YOUR GOAL: Copy the data that follows exactly, and include none of its images.

[Records from a collection]
----------
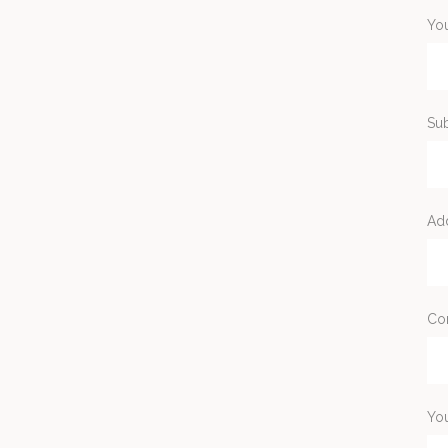
You
Sub
Ad
Co
Yo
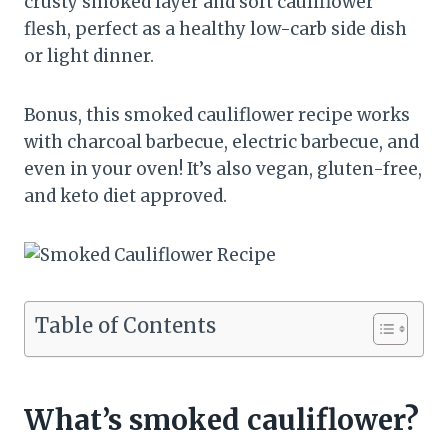
crusty smoked layer and soft cauliflower
flesh, perfect as a healthy low-carb side dish
or light dinner.
Bonus, this smoked cauliflower recipe works
with charcoal barbecue, electric barbecue, and
even in your oven! It’s also vegan, gluten-free,
and keto diet approved.
Table of Contents
What’s smoked cauliflower?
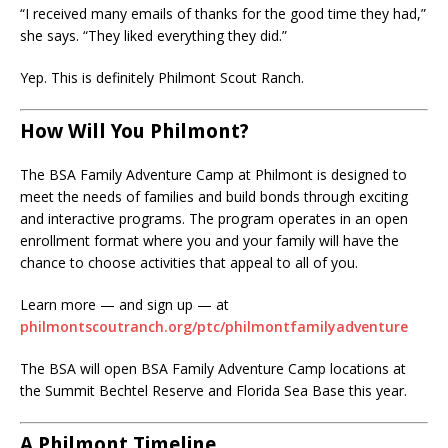
“I received many emails of thanks for the good time they had,”
she says. “They liked everything they did.”
Yep. This is definitely Philmont Scout Ranch.
How Will You Philmont?
The BSA Family Adventure Camp at Philmont is designed to
meet the needs of families and build bonds through exciting
and interactive programs. The program operates in an open
enrollment format where you and your family will have the
chance to choose activities that appeal to all of you.
Learn more — and sign up — at
philmontscoutranch.org/ptc/philmontfamilyadventure
The BSA will open BSA Family Adventure Camp locations at
the Summit Bechtel Reserve and Florida Sea Base this year.
A Philmont Timeline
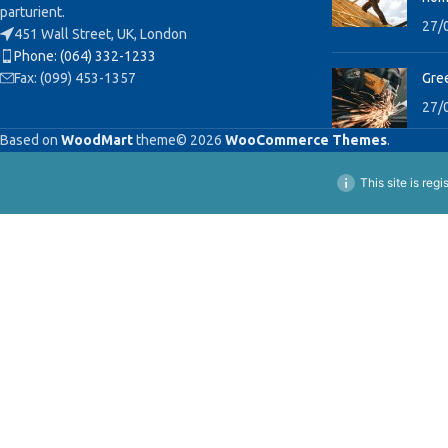
parturient.
27/
451 Wall Street, UK, London
Phone: (064) 332-1233
Fax: (099) 453-1357
Gree
27/
Based on
WoodMart
theme© 2026
WooCommerce Themes
.
This site is reg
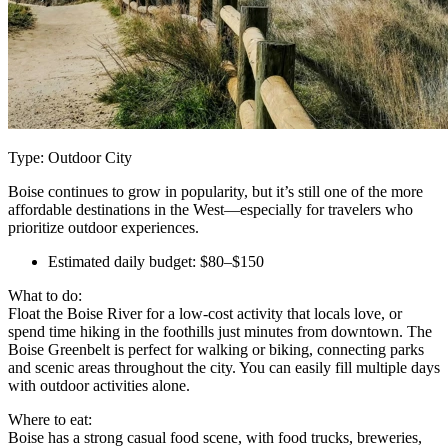
Type: Outdoor City
Boise continues to grow in popularity, but it’s still one of the more
affordable destinations in the West—especially for travelers who
prioritize outdoor experiences.
Estimated daily budget: $80–$150
What to do:
Float the Boise River for a low-cost activity that locals love, or
spend time hiking in the foothills just minutes from downtown. The
Boise Greenbelt is perfect for walking or biking, connecting parks
and scenic areas throughout the city. You can easily fill multiple days
with outdoor activities alone.
Where to eat:
Boise has a strong casual food scene, with food trucks, breweries,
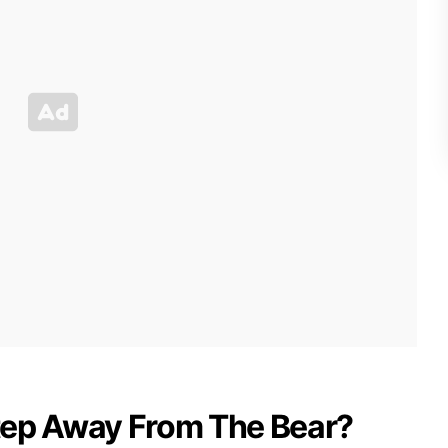
tep Away From The Bear?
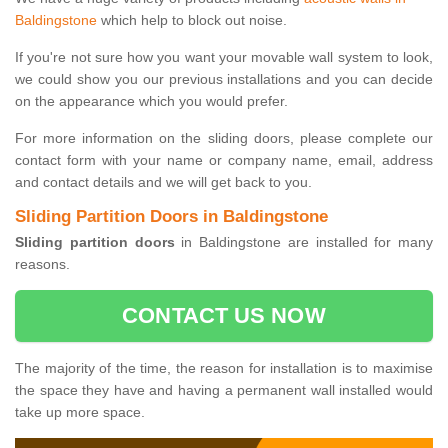
Baldingstone
which help to block out noise.
If you're not sure how you want your movable wall system to look,
we could show you our previous installations and you can decide
on the appearance which you would prefer.
For more information on the sliding doors, please complete our
contact form with your name or company name, email, address
and contact details and we will get back to you.
Sliding Partition Doors in Baldingstone
Sliding partition doors
in Baldingstone are installed for many
reasons.
CONTACT US NOW
The majority of the time, the reason for installation is to maximise
the space they have and having a permanent wall installed would
take up more space.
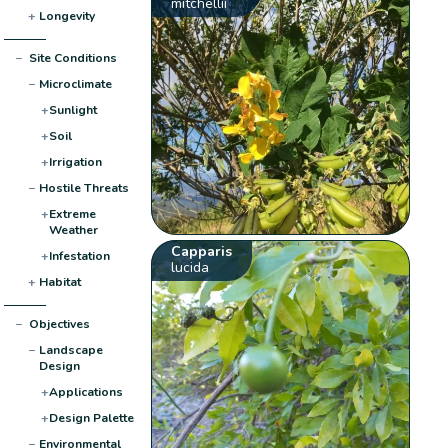
mitchellii
+
Longevity
−
Site Conditions
−
Microclimate
+
Sunlight
+
Soil
+
Irrigation
−
Hostile Threats
+
Extreme
Weather
Capparis
+
Infestation
lucida
+
Habitat
−
Objectives
−
Landscape
Design
+
Applications
+
Design Palette
−
Environmental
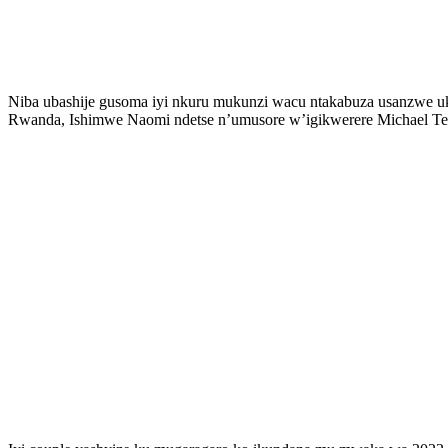
Niba ubashije gusoma iyi nkuru mukunzi wacu ntakabuza usanzwe uk
Rwanda, Ishimwe Naomi ndetse n’umusore w’igikwerere Michael Te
----------
ANSWER SPACE:
You
Sub
Ad
Co
Yo
crusty smoked layer and soft cauliflower
flesh, perfect as a healthy low-carb side dish
or light dinner.
Bonus, this smoked cauliflower recipe works
with charcoal barbecue, electric barbecue, and
even in your oven! It’s also vegan, gluten-free,
and keto diet approved.
Table of Contents
What’s smoked cauliflower?
“I received many emails of thanks for the good time they had,”
she says. “They liked everything they did.”
Yep. This is definitely Philmont Scout Ranch.
How Will You Philmont?
The BSA Family Adventure Camp at Philmont is designed to
meet the needs of families and build bonds through exciting
and interactive programs. The program operates in an open
enrollment format where you and your family will have the
chance to choose activities that appeal to all of you.
Learn more — and sign up — at
philmontscoutranch.org/ptc/philmontfamilyadventure
The BSA will open BSA Family Adventure Camp locations at
the Summit Bechtel Reserve and Florida Sea Base this year.
A Philmont Timeline
parturient.
27/
451 Wall Street, UK, London
Phone: (064) 332-1233
Fax: (099) 453-1357
Gree
27/
Based on
WoodMart
theme© 2026
WooCommerce Themes
.
This site is reg
Type: Outdoor City
Boise continues to grow in popularity, but it’s still one of the more
affordable destinations in the West—especially for travelers who
prioritize outdoor experiences.
Estimated daily budget: $80–$150
What to do:
Float the Boise River for a low-cost activity that locals love, or
spend time hiking in the foothills just minutes from downtown. The
Boise Greenbelt is perfect for walking or biking, connecting parks
and scenic areas throughout the city. You can easily fill multiple days
with outdoor activities alone.
Where to eat:
Boise has a strong casual food scene, with food trucks, breweries,
tep Away From The Bear?
Baldingstone
which help to block out noise.
If you're not sure how you want your movable wall system to look,
we could show you our previous installations and you can decide
on the appearance which you would prefer.
For more information on the sliding doors, please complete our
contact form with your name or company name, email, address
and contact details and we will get back to you.
Sliding Partition Doors in Baldingstone
Sliding partition doors
in Baldingstone are installed for many
reasons.
CONTACT US NOW
The majority of the time, the reason for installation is to maximise
the space they have and having a permanent wall installed would
take up more space.
mitchellii
+
Longevity
−
Site Conditions
−
Microclimate
+
Sunlight
+
Soil
+
Irrigation
−
Hostile Threats
+
Extreme
Weather
Capparis
+
Infestation
lucida
+
Habitat
−
Objectives
−
Landscape
Design
+
Applications
+
Design Palette
−
Environmental
Niba ubashije gusoma iyi nkuru mukunzi wacu ntakabuza usanzwe uk
Rwanda, Ishimwe Naomi ndetse n’umusore w’igikwerere Michael Te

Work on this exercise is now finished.